Edwards told CRN's sister publication iTnews that Metro Power Company had chosen to host E2M onsite in a Zellabox rather than offsite at a third-party data centre due to security and equipment access concerns.

He said the company had scoped data centres around Perth to host E2M but "we struggled to find everything we needed on the market, not just from a cybersecurity and access perspective, but also in terms of space at the right price."

"We'd be no sooner settling on our requirements for one data centre that we'd be told the space is tentatively booked or used," he said.

The cybersecurity concerns were shared by BHP and Metro Power Company. They stem partially from the way E2M works, transferring sensitive production data between the sites.

Access to the components of the E2M system was also important because the system is still under development.

Being able to go in and make configuration changes when the servers are onsite is less onerous than sending people to and from the Metro Power Company offices and a third-party data centre, according to Edwards.

"When you host in a large data centre, you're relying on so many components between you and them to make sure you get the data," he said.
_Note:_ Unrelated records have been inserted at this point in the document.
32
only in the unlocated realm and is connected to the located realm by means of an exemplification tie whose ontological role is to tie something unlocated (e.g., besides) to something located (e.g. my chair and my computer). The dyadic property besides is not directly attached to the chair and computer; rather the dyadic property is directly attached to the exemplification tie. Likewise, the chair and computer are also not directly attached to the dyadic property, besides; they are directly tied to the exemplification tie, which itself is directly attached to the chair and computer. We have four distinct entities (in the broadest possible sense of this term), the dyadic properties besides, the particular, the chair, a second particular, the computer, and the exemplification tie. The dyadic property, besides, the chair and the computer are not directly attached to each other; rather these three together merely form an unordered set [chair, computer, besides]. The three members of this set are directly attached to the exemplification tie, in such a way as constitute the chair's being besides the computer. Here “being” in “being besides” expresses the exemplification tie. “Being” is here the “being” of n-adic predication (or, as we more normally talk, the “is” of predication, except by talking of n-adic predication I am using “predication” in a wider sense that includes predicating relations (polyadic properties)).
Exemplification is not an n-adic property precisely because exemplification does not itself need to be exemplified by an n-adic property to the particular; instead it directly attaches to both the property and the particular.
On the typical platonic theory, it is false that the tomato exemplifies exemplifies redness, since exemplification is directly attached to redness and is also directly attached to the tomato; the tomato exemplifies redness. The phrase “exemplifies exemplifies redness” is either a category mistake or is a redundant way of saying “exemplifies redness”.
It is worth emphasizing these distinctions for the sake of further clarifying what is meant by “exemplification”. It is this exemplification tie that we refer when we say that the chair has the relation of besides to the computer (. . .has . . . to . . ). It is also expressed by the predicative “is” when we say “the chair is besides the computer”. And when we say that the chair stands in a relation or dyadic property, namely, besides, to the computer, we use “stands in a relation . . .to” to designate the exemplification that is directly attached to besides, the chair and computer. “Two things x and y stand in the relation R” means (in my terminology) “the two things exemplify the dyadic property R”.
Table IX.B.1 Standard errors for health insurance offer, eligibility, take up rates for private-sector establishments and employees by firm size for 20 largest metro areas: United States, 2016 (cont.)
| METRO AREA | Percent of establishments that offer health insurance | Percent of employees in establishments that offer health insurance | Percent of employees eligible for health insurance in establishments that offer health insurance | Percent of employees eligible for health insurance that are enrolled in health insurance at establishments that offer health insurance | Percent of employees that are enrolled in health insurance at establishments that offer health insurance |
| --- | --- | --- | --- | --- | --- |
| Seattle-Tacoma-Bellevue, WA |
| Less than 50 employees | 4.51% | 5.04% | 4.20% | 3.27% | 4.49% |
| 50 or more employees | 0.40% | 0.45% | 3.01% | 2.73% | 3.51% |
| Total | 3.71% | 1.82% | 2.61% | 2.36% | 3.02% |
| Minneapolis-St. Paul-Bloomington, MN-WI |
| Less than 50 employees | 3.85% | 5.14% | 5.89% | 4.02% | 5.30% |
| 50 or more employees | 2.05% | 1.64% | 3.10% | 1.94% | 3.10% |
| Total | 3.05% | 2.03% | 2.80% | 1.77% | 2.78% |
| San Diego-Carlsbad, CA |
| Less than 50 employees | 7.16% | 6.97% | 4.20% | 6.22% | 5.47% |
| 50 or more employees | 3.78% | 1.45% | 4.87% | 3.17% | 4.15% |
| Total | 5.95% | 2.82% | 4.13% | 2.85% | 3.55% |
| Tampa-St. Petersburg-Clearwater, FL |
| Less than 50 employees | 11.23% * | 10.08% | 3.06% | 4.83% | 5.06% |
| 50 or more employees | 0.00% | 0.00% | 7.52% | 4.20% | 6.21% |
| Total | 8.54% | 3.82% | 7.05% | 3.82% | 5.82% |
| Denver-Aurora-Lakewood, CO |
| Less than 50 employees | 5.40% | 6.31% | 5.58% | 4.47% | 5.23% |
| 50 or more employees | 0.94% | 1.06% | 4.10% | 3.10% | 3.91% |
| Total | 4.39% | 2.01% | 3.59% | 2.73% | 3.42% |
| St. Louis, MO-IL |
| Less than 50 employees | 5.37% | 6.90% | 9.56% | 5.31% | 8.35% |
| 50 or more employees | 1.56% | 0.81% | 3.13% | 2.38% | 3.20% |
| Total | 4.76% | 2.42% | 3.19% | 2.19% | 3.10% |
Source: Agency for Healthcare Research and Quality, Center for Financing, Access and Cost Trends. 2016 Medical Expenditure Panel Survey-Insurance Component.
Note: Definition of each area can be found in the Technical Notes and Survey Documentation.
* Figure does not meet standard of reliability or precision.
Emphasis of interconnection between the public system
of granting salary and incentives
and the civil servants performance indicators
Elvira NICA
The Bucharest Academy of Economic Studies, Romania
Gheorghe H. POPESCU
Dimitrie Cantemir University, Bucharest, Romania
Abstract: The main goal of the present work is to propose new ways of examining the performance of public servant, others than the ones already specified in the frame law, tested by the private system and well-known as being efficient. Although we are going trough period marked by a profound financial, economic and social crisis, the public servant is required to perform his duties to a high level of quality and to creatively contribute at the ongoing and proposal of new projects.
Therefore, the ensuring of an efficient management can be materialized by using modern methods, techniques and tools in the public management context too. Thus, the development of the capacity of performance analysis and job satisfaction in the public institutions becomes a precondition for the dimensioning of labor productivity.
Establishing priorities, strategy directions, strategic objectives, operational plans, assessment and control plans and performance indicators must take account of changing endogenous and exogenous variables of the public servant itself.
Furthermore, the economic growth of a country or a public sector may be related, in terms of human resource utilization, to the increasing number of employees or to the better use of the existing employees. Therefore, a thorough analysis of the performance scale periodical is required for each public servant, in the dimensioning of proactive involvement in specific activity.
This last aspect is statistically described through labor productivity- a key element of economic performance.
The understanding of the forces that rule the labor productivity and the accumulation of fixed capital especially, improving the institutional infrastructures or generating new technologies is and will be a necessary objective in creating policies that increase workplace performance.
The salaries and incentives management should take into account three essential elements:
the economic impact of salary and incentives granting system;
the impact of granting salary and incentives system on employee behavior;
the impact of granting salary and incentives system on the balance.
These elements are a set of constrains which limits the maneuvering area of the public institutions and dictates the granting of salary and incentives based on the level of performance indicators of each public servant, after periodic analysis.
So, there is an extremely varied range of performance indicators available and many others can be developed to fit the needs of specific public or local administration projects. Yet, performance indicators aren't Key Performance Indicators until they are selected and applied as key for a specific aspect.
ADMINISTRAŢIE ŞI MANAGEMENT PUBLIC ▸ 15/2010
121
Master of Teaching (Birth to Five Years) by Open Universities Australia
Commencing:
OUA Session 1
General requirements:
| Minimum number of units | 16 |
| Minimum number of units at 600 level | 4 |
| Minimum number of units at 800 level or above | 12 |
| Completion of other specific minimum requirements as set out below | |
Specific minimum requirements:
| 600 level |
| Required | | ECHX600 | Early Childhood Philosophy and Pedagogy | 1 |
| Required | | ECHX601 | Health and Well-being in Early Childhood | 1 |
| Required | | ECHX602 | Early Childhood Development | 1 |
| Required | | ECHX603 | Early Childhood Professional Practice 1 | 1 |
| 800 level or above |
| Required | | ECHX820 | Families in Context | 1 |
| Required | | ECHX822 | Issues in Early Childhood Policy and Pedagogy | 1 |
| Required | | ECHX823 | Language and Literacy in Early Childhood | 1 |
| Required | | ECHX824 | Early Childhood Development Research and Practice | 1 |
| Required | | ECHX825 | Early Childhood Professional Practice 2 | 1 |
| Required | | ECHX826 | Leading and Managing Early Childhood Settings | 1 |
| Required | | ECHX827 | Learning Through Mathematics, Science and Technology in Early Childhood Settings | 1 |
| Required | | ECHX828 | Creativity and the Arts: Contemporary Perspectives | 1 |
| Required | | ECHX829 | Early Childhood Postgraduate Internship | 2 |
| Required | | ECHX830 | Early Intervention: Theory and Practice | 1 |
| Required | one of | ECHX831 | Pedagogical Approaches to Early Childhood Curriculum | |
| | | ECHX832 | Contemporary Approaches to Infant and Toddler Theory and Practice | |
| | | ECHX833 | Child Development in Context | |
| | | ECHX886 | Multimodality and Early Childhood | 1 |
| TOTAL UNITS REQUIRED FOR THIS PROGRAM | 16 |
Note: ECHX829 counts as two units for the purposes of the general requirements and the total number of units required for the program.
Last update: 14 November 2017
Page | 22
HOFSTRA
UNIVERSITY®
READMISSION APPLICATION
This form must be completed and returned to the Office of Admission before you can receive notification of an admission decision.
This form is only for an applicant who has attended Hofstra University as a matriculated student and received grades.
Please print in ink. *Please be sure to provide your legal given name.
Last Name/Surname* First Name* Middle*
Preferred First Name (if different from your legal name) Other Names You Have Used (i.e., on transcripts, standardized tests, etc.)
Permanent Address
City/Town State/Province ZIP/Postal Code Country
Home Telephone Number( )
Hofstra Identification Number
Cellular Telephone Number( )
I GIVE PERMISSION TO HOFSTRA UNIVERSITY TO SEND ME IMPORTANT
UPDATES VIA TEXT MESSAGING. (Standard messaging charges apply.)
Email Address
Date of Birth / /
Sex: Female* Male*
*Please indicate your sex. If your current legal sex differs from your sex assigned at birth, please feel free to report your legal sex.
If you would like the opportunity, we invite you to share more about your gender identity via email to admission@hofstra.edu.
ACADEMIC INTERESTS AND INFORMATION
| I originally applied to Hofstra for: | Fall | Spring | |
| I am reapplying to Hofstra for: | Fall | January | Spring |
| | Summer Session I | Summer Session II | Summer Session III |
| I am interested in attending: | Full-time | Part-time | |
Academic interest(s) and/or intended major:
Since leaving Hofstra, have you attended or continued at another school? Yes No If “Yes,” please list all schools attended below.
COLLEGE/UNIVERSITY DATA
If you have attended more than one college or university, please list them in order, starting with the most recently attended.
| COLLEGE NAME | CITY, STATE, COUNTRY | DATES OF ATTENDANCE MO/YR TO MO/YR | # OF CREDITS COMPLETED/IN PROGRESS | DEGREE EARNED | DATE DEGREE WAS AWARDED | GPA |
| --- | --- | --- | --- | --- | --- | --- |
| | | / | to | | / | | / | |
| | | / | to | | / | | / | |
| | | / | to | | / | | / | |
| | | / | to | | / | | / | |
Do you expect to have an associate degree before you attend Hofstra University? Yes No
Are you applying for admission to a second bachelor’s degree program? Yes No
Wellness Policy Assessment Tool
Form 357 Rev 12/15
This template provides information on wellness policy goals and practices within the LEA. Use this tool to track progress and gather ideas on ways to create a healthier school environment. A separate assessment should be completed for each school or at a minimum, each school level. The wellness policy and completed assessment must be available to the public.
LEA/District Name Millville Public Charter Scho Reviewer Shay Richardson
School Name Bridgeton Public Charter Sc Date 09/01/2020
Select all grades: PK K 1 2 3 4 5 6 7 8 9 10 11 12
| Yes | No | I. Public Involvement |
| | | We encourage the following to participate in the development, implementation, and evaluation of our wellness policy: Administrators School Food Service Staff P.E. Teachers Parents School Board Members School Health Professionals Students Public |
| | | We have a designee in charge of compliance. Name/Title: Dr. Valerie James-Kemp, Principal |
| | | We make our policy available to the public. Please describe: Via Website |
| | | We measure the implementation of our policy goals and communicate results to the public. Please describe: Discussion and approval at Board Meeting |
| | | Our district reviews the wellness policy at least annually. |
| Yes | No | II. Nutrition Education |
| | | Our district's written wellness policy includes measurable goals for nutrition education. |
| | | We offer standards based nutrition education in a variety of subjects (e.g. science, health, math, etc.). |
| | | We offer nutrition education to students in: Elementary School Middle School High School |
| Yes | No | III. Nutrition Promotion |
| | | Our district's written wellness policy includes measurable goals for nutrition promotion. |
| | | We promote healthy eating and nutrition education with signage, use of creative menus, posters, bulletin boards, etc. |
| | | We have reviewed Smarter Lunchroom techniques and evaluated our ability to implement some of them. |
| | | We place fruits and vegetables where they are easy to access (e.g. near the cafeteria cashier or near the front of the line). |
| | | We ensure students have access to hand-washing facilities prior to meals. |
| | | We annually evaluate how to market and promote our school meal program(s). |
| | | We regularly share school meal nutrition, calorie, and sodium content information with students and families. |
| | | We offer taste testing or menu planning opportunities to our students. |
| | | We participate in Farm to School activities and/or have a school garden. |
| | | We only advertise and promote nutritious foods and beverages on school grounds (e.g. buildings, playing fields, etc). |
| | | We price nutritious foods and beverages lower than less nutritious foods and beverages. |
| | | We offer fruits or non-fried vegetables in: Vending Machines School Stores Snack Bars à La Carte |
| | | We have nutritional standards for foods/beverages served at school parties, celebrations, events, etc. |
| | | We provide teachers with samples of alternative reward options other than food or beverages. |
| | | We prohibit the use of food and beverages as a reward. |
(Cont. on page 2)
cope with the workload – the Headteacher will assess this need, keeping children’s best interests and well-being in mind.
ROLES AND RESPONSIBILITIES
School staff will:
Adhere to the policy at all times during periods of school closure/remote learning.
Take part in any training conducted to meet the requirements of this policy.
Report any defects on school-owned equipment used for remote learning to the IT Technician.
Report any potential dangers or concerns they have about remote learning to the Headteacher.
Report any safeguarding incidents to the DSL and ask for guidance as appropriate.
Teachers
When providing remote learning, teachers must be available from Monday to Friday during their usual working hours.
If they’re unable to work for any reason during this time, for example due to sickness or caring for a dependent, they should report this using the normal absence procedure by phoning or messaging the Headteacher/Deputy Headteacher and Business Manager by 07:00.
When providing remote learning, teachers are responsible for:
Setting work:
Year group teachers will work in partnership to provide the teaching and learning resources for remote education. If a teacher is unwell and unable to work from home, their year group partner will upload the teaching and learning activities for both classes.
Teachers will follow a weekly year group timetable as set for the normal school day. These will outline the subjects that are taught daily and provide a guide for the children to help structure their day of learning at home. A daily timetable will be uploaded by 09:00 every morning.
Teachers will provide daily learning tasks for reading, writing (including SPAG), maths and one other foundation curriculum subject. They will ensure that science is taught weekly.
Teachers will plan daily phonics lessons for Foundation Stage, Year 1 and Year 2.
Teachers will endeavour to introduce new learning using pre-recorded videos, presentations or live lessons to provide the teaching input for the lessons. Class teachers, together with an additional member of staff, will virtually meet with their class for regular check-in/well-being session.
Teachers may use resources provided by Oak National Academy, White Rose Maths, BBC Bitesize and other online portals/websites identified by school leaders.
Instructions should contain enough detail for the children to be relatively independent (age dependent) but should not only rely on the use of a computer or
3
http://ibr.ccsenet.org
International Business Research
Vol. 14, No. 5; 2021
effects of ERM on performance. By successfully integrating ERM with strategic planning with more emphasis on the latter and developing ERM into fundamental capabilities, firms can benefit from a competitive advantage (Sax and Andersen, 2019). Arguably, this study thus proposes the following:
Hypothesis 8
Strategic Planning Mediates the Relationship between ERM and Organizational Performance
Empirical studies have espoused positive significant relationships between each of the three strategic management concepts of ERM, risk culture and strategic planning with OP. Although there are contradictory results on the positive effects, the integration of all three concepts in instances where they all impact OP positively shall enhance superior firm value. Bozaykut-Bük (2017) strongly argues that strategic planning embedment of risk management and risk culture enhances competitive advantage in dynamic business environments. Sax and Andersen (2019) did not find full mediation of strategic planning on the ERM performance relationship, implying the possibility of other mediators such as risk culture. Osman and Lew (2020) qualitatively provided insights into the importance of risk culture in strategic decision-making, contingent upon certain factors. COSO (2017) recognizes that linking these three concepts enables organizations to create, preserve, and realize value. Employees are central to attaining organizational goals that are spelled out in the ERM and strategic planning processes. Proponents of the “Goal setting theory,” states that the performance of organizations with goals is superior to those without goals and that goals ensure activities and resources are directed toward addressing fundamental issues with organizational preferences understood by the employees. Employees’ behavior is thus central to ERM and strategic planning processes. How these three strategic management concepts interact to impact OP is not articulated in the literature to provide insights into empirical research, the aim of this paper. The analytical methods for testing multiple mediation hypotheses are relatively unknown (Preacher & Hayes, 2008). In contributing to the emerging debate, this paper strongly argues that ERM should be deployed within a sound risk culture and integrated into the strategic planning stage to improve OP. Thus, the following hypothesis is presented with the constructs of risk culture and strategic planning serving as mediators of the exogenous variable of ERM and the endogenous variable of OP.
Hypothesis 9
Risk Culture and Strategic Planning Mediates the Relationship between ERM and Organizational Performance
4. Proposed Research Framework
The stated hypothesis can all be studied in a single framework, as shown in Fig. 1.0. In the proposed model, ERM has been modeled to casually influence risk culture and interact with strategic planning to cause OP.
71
"If something goes wrong and you have to go in and physically plug into the console, you have to get someone there and rely on the access requirements to get into the centre.

"And if it's a component failure, you then have to reverse out of there, get the [replacement] component and come back."

The portability of Zellabox was also attractive. "We're in a pilot scenario now," Edwards said.

"In another six months, we'll probably move to a purpose-built establishment. We'll just pick up the Zellabox and take it with us.

"We'll just schedule some downtime, unplug and replug it in and away we go."

Edwards said he could see the benefits of the Zellabox system for remote sites, project management offices and other usage scenarios, particularly when the national broadband network is complete.

"In a world where there's going to be lots of fibre floating around... I think more people are going to turn to micro data centres, because there's less risk," he said.